▶ [Directive]:
What follows is a set of records. Copy them exactly and leave out the images.

▶ [Extracted records]:
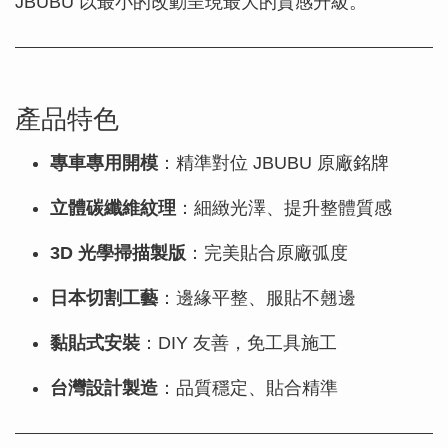
JBUBU 以最小的改動呈現最大的質感升級。
產品特色
專車專用開模
：精準對位 JBUBU 原廠銘牌
立體碳纖維紋理
：細緻光澤、提升整體質感
3D 光學掃描製版
：完美貼合原廠弧度
日本切割工藝
：邊緣平整、服貼不翹邊
黏貼式安裝
：DIY 友善，免工具施工
台灣設計製造
：品質穩定、貼合精準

▶ [Worked solution]:
JBUBU 以最小的改動呈現最大的質感升級。
產品特色
專車專用開模
：精準對位 JBUBU 原廠銘牌
立體碳纖維紋理
：細緻光澤、提升整體質感
3D 光學掃描製版
：完美貼合原廠弧度
日本切割工藝
：邊緣平整、服貼不翹邊
黏貼式安裝
：DIY 友善，免工具施工
台灣設計製造
：品質穩定、貼合精準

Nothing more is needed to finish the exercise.